Rewrite every line of the listing below as a Markdown table with the columns "Row" and "Text," numbering each row and leaving out blank lines and the pictures.

(Extracted page text data)
:::
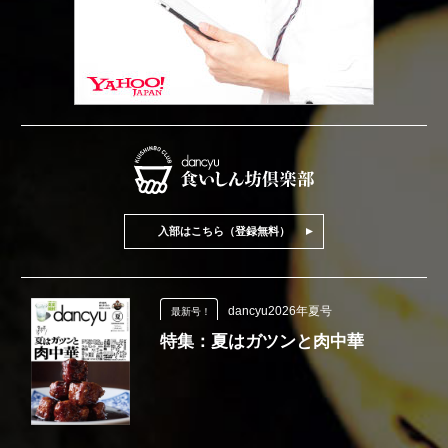
入部はこちら（登録無料）
dancyu2026年夏号
最新号！
特集：夏はガツンと肉中華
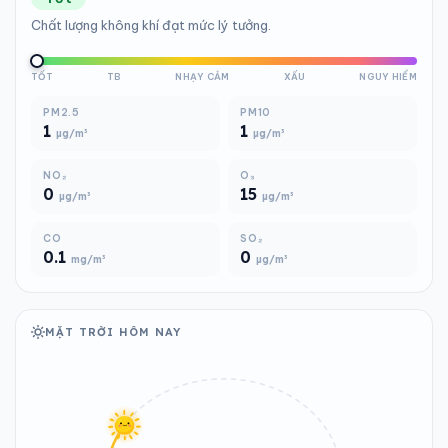
Chất lượng không khí đạt mức lý tưởng.
TỐT
TB
NHẠY CẢM
XẤU
NGUY HIỂM
PM2.5
PM10
1
1
µg/m³
µg/m³
NO₂
O₃
0
15
µg/m³
µg/m³
CO
SO₂
0.1
0
mg/m³
µg/m³
MẶT TRỜI HÔM NAY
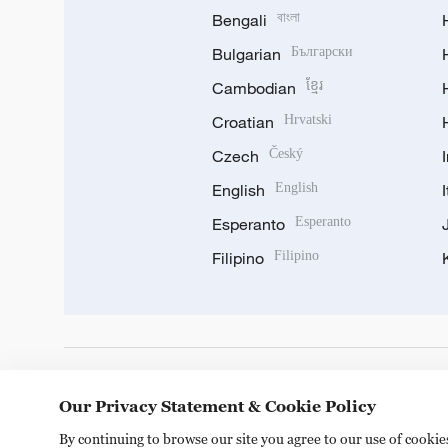
Bengali
বাংলা
Bulgarian
Български
Cambodian
ខ្មែរ
Croatian
Hrvatski
Czech
Český
English
English
Esperanto
Esperanto
Filipino
Filipino
DOWNLOAD OUR APP
Our Privacy Statement & Cookie Policy
By continuing to browse our site you agree to our use of cooki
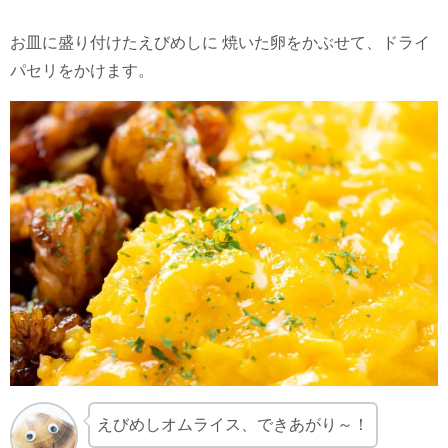
お皿に盛り付けたえびめしに 焼いた卵をかぶせて、ドライ
パセリをかけます。
えびめしオムライス、できあがり～！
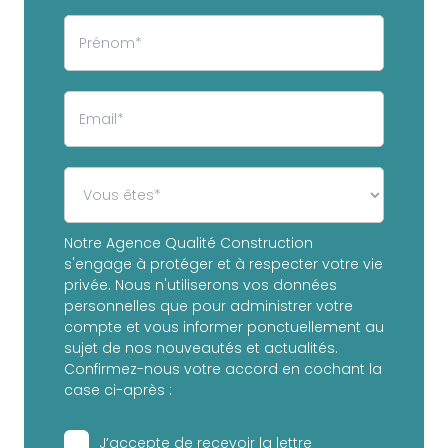
Notre Agence Qualité Construction
s'engage à protéger et à respecter votre vie
privée. Nous n'utiliserons vos données
personnelles que pour administrer votre
compte et vous informer ponctuellement au
sujet de nos nouveautés et actualités.
Confirmez-nous votre accord en cochant la
case ci-après :
J’accepte de recevoir la lettre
:::
__RESPONSE AREA__
| Row | Text |
|---|---|
| 1 | 入部はこちら（登録無料） |
| 2 | dancyu2026年夏号 |
| 3 | 最新号！ |
| 4 | 特集：夏はガツンと肉中華 |
| 5 | Chất lượng không khí đạt mức lý tưởng. |
| 6 | TỐT |
| 7 | TB |
| 8 | NHẠY CẢM |
| 9 | XẤU |
| 10 | NGUY HIỂM |
| 11 | PM2.5 |
| 12 | PM10 |
| 13 | 1 |
| 14 | 1 |
| 15 | µg/m³ |
| 16 | µg/m³ |
| 17 | NO₂ |
| 18 | O₃ |
| 19 | 0 |
| 20 | 15 |
| 21 | µg/m³ |
| 22 | µg/m³ |
| 23 | CO |
| 24 | SO₂ |
| 25 | 0.1 |
| 26 | 0 |
| 27 | mg/m³ |
| 28 | µg/m³ |
| 29 | MẶT TRỜI HÔM NAY |
| 30 | Bengali |
| 31 | বাংলা |
| 32 | Bulgarian |
| 33 | Български |
| 34 | Cambodian |
| 35 | ខ្មែរ |
| 36 | Croatian |
| 37 | Hrvatski |
| 38 | Czech |
| 39 | Český |
| 40 | English |
| 41 | English |
| 42 | Esperanto |
| 43 | Esperanto |
| 44 | Filipino |
| 45 | Filipino |
| 46 | DOWNLOAD OUR APP |
| 47 | Our Privacy Statement & Cookie Policy |
| 48 | By continuing to browse our site you agree to our use of cooki |
| 49 | お皿に盛り付けたえびめしに 焼いた卵をかぶせて、ドライ |
| 50 | パセリをかけます。 |
| 51 | えびめしオムライス、できあがり～！ |
| 52 | Notre Agence Qualité Construction |
| 53 | s'engage à protéger et à respecter votre vie |
| 54 | privée. Nous n'utiliserons vos données |
| 55 | personnelles que pour administrer votre |
| 56 | compte et vous informer ponctuellement au |
| 57 | sujet de nos nouveautés et actualités. |
| 58 | Confirmez-nous votre accord en cochant la |
| 59 | case ci-après : |
| 60 | J’accepte de recevoir la lettre |